The earnings by the Auckland-based fund were largely backed by a sustained rally in global equity markets and the fund’s “active investment strategies” that performed strongly during the year, adding value of 4.4 per cent or NZ$1.3 billion over its passive benchmark, NZ Super said in a statement last month. The fund is aiming to beat the passive benchmark by 1 per cent per year over the long term.
The fund’s exposure at the end of June this year was mainly in global equities (66 per cent), with other asset classes such as Private Equity and Timber seen at 5 per cent and 6 per cent respectively, according to the performance and portfolio report for the twelve month ended June 2017.
NZ Super Chair Catherine Savage said, “The Guardians’ strategic tilting programme, in which it adjusts the Fund’s exposure to different asset classes; its significant investment in North Island forestry business Kaingaroa Timberlands; and the Guardians’ internally-managed credit mandates, were the key reasons the Fund beat the passive benchmark.”
Following June, the fund returned 1.55 per cent in July 2017, bringing the one-year return to 18.21 per cent and upping the fund value to NZ$35.46 billion. Further, in August, it returned 0.95 per cent bringing the one-year return to 17.96 per cent and increasing the fund’s worth to NZ$35.72 billion, based on the fund’s monthly performance reports.
While other sovereign wealth funds like Singapore’s GIC and investment firm Temasek in Asia have been growing well, NZ Super has delivered annual returns of over 10 per cent since it came to life, a commendable return for a fund. In fact, the asset size of the fund could be higher if it did not take a hit because of the ruling National Party suspending contributions in 2009.

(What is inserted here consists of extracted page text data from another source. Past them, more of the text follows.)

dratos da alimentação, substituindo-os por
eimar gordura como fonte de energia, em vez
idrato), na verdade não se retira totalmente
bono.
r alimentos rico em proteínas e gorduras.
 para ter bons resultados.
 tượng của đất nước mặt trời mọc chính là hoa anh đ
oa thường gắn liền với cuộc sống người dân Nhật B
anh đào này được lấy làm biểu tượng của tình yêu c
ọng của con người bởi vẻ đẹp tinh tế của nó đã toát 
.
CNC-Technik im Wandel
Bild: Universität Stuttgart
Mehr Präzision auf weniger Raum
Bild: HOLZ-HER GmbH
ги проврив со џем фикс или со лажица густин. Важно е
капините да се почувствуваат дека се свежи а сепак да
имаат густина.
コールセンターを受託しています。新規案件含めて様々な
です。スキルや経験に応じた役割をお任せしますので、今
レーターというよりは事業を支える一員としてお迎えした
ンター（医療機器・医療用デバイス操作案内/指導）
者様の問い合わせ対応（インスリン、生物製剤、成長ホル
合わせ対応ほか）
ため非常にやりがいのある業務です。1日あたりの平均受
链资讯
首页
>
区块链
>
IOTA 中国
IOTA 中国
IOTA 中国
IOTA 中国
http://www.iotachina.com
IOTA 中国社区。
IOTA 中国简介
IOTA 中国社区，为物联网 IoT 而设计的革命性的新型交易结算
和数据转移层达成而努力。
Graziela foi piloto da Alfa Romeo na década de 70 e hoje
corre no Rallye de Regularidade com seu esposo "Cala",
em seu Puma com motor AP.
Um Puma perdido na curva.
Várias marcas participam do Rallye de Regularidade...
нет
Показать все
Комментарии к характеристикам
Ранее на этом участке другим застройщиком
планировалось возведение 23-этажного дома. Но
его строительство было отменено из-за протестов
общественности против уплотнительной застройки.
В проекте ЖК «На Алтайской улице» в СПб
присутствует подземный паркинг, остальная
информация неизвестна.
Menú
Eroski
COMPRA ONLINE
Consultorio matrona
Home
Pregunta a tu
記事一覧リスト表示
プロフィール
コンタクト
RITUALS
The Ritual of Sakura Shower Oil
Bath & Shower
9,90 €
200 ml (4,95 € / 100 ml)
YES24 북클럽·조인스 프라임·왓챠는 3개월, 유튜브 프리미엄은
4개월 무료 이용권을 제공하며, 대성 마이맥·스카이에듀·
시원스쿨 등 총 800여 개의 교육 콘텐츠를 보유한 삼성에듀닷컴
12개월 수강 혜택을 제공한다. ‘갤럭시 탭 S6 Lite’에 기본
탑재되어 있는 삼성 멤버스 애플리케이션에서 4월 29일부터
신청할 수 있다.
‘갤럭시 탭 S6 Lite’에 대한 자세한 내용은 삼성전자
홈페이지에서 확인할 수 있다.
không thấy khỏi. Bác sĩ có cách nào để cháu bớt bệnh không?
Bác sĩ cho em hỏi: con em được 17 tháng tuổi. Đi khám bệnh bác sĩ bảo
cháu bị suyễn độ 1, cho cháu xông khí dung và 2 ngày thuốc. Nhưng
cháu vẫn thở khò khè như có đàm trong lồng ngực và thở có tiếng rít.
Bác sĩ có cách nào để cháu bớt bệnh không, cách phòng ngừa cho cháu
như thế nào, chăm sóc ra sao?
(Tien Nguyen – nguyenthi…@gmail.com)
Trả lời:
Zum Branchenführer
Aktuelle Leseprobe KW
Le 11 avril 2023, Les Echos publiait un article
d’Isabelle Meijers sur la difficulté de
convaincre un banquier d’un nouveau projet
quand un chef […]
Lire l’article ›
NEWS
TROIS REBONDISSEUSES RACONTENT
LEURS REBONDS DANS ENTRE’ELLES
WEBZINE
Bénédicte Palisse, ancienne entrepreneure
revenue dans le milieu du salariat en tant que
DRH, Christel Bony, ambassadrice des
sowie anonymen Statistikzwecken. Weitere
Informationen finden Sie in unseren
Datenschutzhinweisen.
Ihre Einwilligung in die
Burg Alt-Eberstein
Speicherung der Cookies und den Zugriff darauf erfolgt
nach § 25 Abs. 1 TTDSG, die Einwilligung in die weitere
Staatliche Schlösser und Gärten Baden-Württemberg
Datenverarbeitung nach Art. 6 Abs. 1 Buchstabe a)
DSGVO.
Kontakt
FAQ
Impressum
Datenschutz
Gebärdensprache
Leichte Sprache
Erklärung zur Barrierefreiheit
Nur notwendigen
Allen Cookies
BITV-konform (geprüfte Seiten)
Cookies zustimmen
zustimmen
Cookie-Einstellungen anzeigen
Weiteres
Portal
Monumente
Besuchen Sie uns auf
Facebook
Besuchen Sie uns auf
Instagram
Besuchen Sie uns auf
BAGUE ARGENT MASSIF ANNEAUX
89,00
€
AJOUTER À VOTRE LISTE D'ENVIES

Speaking at the World Bank and IMF annual meetings last week, NZ Super CEO Adrian Orr said that there was strong investor appetite for sound long-term infrastructure investments, including climate-related initiatives. He added that there was no shortage in the supply of capital. Likewise, there was demand for long-term capital for relevant development and climate-change projects globally.
“The challenge is in matching the supply of, and demand for, long-term capital,” he had pointed out.
Meanwhile, the fund made its first offshore farm investment earlier this month. It took a stake in leading Australian beef stud Palgrove, bringing its rural land portfolio to 33 farms worth approximately $340 million. The firm looks at rural land as an attractive long-term investment and a good diversifier for its portfolio.